REPUBLIKA.CO.ID, SEOUL -- Presiden Korea Selatan (Korsel) Moon Jae-in menerima pengunduran diri dari Menteri Unifikasi Kim Yeon-chul secara resmi pada Jumat (19/6), menyusul ketegangan yang meningkat dengan Korea Utara (Korut). Ketegangan kedua negara kembali muncul dengan adanya kegiatan para pembelot di Negeri Ginseng.
Kim Yeon-chul, selaku menteri yang bertanggung jawab atas hubungan dengan Korut, pertama kali mengajukan pengunduran diri pada Rabu (17/6) lalu. Pyongyang telah menolak permintaan Seoul untuk terlibat dalam upaya memulai kembali proyek ekonomi antar-Korea.
Proyek ekonomi tersebut telah terhenti karena sanksi internasional yang dirancang untuk mengendalikan program nuklir dan rudal Korut.

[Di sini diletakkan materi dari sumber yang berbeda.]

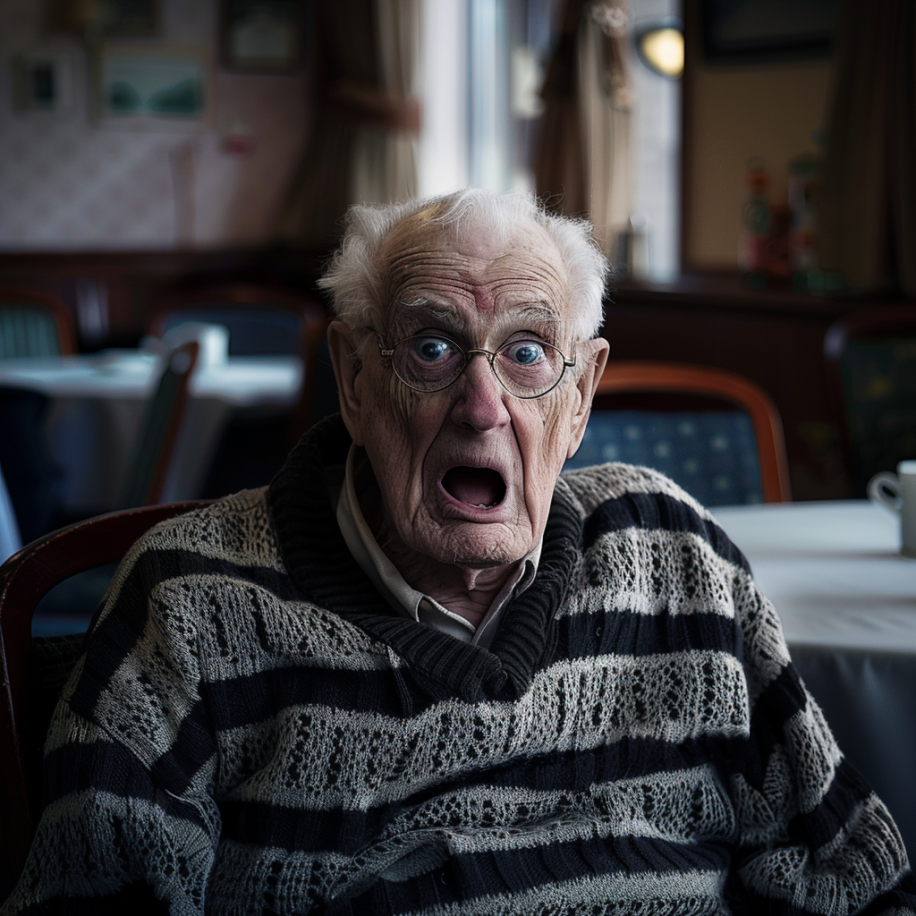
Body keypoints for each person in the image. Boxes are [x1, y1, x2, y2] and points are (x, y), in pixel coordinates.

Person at [3, 190, 914, 915]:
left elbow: (849, 873)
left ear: (581, 395)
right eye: (433, 348)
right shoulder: (193, 600)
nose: (483, 405)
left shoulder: (676, 558)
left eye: (525, 352)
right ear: (355, 381)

Selain itu, negara yang dipimpin Kim Jong-un mempermasalahkan pembelot di Korsel yang mengirim selebaran propaganda.
Korsel dinilai gagal menghentikan tindakan para pembelot. Dengan demikian, Korut menyatakan dialog berakhir dan mengancam aksi militer dapat dilakukan atas kesalahan tersebut.
Dalam sebuah pernyataan, Kementerian Unifikasi Korsel mengatakan melalui juru bicara Cho Hye-sil bahwa seorang imigran berencana mengirimkan ratusan botol berisi beras, obat-obatan, dan masker medis ke Korut. Meski demikian, rencana ini telah diminta dihentikan menyusul ketegangan yang terjadi.
Cho Hye-sil mengatakan, pihak berwenang akan berupaya menghentikan rencana tersebut. Jika upaya tersebut tetap dilaksanakan, akan ada hukuman atau sanksi yang diberikan atas pelanggaran sesuai dengan yang diatur dalam hal pertukaran dan kerja sama antar-Korea.
Pada awal pekan ini militer Korut menyatakan siap mengambil tindakan jika kelompok pembelot di Korsel meneruskan kampanye propaganda. Bahkan, Tentara Rakyat Korea (KPA) mengaku telah mempelajari aksi untuk memasuki zona demiliterisasi (DMZ), yang merupakan wilayah perbatasan dengan Korsel, di bawah pakta antar-Korea.